--- Input ---

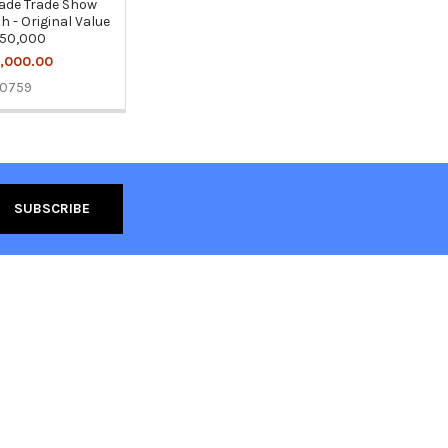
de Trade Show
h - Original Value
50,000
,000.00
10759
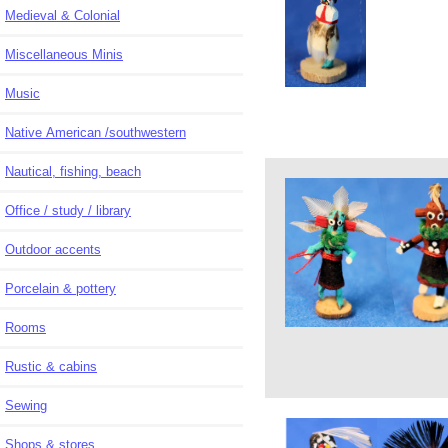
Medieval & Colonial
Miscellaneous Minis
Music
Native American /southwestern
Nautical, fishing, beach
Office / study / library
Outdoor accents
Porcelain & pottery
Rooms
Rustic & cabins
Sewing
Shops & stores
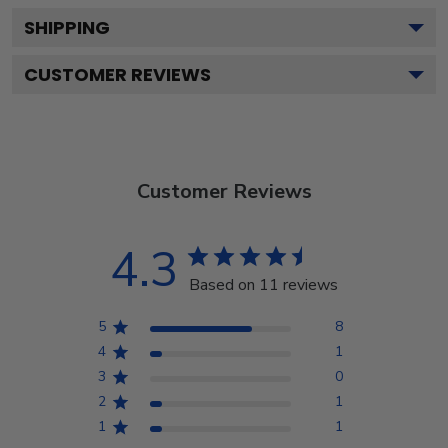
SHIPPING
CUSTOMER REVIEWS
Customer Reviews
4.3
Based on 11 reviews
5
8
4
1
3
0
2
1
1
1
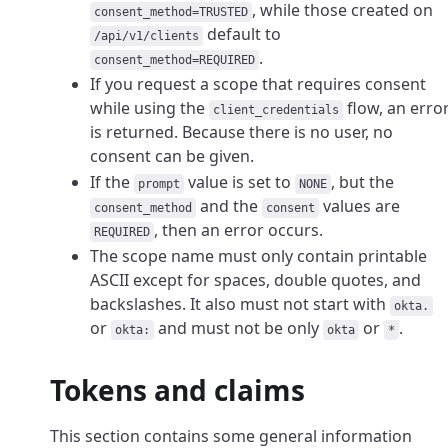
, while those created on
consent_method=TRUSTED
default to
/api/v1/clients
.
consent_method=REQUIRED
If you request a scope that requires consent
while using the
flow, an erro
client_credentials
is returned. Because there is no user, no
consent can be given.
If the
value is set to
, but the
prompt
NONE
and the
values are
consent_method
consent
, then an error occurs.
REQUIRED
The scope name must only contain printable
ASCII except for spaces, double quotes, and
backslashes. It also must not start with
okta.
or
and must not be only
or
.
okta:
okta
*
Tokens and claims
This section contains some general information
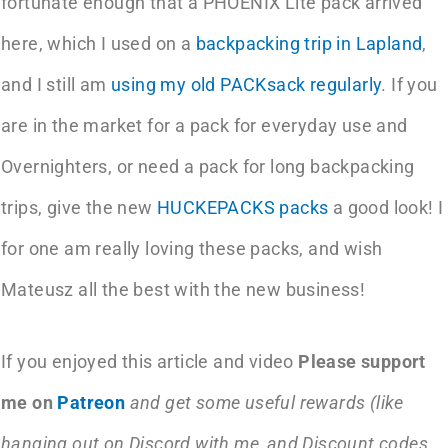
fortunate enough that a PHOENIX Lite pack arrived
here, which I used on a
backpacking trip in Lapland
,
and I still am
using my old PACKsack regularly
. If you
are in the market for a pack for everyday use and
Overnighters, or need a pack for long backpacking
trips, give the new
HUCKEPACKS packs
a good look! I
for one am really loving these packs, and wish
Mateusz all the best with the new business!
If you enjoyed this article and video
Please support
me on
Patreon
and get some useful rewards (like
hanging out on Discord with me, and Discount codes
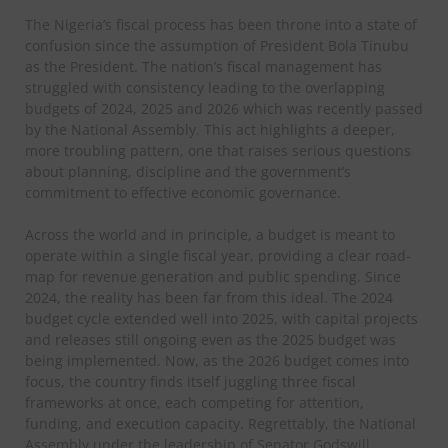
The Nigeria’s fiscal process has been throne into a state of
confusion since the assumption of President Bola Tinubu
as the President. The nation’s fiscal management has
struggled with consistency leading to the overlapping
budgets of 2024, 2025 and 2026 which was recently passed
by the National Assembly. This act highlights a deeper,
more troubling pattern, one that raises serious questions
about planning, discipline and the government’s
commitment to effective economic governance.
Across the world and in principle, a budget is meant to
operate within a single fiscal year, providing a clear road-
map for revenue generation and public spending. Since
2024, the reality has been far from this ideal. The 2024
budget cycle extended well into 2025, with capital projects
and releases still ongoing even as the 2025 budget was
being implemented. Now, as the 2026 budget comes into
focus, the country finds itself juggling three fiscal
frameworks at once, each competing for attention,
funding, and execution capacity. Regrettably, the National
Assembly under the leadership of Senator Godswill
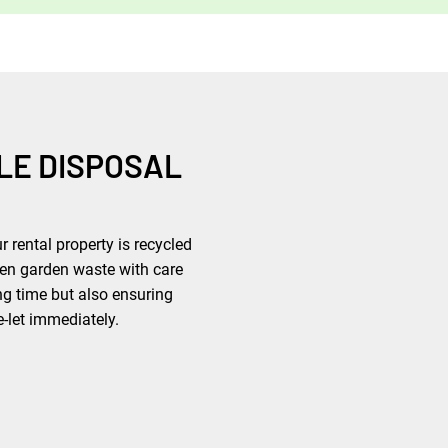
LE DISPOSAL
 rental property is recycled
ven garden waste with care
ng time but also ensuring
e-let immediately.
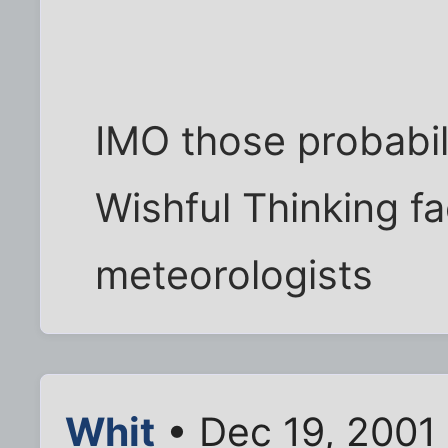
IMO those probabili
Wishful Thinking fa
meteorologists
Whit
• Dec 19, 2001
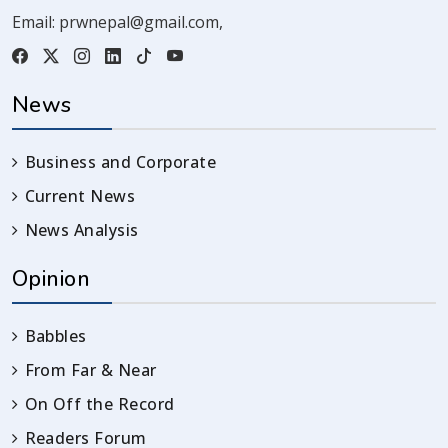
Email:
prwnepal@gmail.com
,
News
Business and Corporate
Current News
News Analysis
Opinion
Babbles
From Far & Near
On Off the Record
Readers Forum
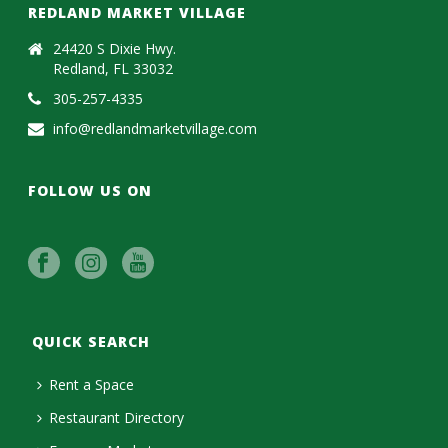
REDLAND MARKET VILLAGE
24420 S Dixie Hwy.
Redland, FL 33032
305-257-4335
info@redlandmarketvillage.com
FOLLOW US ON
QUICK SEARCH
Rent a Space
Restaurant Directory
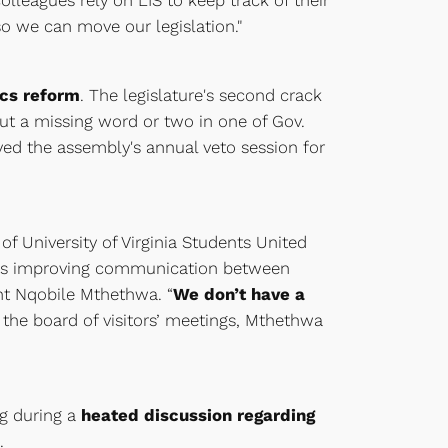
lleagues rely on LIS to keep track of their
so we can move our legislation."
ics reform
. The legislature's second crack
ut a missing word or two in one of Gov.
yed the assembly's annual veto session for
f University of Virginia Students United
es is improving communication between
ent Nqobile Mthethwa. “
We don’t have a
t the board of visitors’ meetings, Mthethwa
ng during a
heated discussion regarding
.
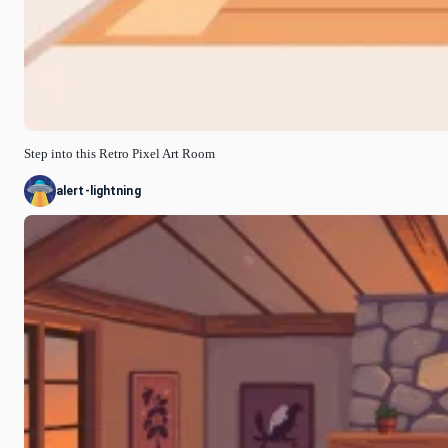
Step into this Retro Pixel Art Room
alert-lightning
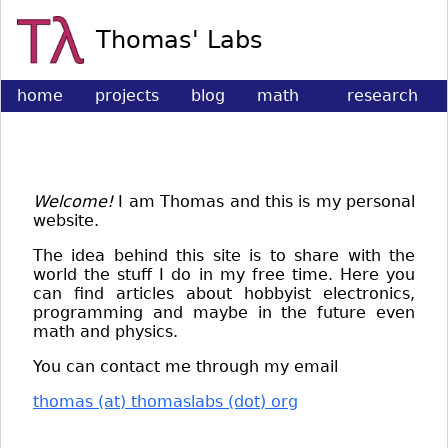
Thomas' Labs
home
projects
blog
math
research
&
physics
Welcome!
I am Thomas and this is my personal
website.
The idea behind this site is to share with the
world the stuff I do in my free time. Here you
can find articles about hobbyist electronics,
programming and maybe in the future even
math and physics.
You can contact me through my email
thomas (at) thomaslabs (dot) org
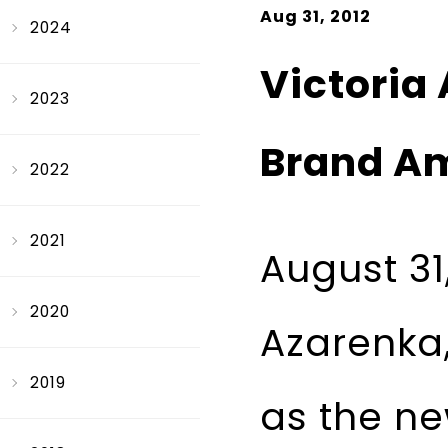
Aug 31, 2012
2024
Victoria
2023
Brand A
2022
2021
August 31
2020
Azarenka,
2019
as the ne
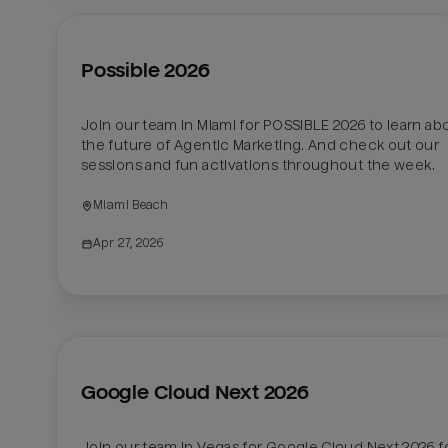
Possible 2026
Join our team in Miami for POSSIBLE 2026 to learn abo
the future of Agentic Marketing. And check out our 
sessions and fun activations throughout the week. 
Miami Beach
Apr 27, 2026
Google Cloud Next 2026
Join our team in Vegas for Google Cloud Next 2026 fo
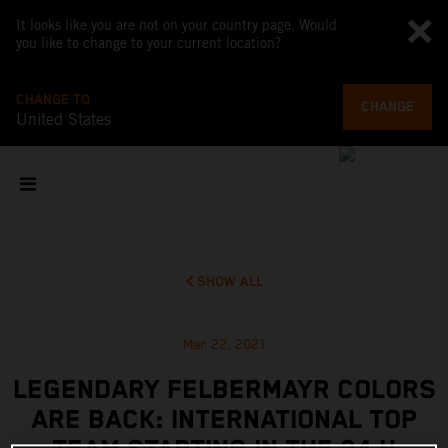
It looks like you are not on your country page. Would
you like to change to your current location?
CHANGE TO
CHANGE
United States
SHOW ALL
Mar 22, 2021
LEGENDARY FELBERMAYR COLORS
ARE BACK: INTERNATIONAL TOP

---

Task to carry out | Reproduce all of the material above word for word. Omit the pictures.

Answer area |
de Trade Show
h - Original Value
50,000
,000.00
10759
Medieval & Colonial
Miscellaneous Minis
Music
Native American /southwestern
Nautical, fishing, beach
Office / study / library
Outdoor accents
Porcelain & pottery
Rooms
Rustic & cabins
Sewing
Shops & stores
SHIPPING
CUSTOMER REVIEWS
Customer Reviews
4.3
Based on 11 reviews
5
8
4
1
3
0
2
1
1
1
, while those created on
consent_method=TRUSTED
default to
/api/v1/clients
.
consent_method=REQUIRED
If you request a scope that requires consent
while using the
flow, an erro
client_credentials
is returned. Because there is no user, no
consent can be given.
If the
value is set to
, but the
prompt
NONE
and the
values are
consent_method
consent
, then an error occurs.
REQUIRED
The scope name must only contain printable
ASCII except for spaces, double quotes, and
backslashes. It also must not start with
okta.
or
and must not be only
or
.
okta:
okta
*
Tokens and claims
This section contains some general information
fortunate enough that a PHOENIX Lite pack arrived
here, which I used on a
backpacking trip in Lapland
,
and I still am
using my old PACKsack regularly
. If you
are in the market for a pack for everyday use and
Overnighters, or need a pack for long backpacking
trips, give the new
HUCKEPACKS packs
a good look! I
for one am really loving these packs, and wish
Mateusz all the best with the new business!
If you enjoyed this article and video
Please support
me on
Patreon
and get some useful rewards (like
hanging out on Discord with me, and Discount codes
The Nigeria’s fiscal process has been throne into a state of
confusion since the assumption of President Bola Tinubu
as the President. The nation’s fiscal management has
struggled with consistency leading to the overlapping
budgets of 2024, 2025 and 2026 which was recently passed
by the National Assembly. This act highlights a deeper,
more troubling pattern, one that raises serious questions
about planning, discipline and the government’s
commitment to effective economic governance.
Across the world and in principle, a budget is meant to
operate within a single fiscal year, providing a clear road-
map for revenue generation and public spending. Since
2024, the reality has been far from this ideal. The 2024
budget cycle extended well into 2025, with capital projects
and releases still ongoing even as the 2025 budget was
being implemented. Now, as the 2026 budget comes into
focus, the country finds itself juggling three fiscal
frameworks at once, each competing for attention,
funding, and execution capacity. Regrettably, the National
Assembly under the leadership of Senator Godswill
LE DISPOSAL
 rental property is recycled
ven garden waste with care
ng time but also ensuring
e-let immediately.
IMO those probabili
Wishful Thinking fa
meteorologists
Whit
• Dec 19, 2001
Email:
prwnepal@gmail.com
,
News
Business and Corporate
Current News
News Analysis
Opinion
Babbles
From Far & Near
On Off the Record
Readers Forum
REDLAND MARKET VILLAGE
24420 S Dixie Hwy.
Redland, FL 33032
305-257-4335
info@redlandmarketvillage.com
FOLLOW US ON
QUICK SEARCH
Rent a Space
Restaurant Directory
lleagues rely on LIS to keep track of their
so we can move our legislation."
ics reform
. The legislature's second crack
ut a missing word or two in one of Gov.
yed the assembly's annual veto session for
f University of Virginia Students United
es is improving communication between
ent Nqobile Mthethwa. “
We don’t have a
t the board of visitors’ meetings, Mthethwa
ng during a
heated discussion regarding
.
Step into this Retro Pixel Art Room
alert-lightning
Thomas' Labs
home
projects
blog
math
research
&
physics
Welcome!
I am Thomas and this is my personal
website.
The idea behind this site is to share with the
world the stuff I do in my free time. Here you
can find articles about hobbyist electronics,
programming and maybe in the future even
math and physics.
You can contact me through my email
thomas (at) thomaslabs (dot) org
Aug 31, 2012
2024
Victoria
2023
Brand A
2022
2021
August 31
2020
Azarenka,
2019
as the ne
Possible 2026
Join our team in Miami for POSSIBLE 2026 to learn abo
the future of Agentic Marketing. And check out our 
sessions and fun activations throughout the week. 
Miami Beach
Apr 27, 2026
Google Cloud Next 2026
Join our team in Vegas for Google Cloud Next 2026 fo
It looks like you are not on your country page. Would
you like to change to your current location?
CHANGE TO
CHANGE
United States
SHOW ALL
Mar 22, 2021
LEGENDARY FELBERMAYR COLORS
ARE BACK: INTERNATIONAL TOP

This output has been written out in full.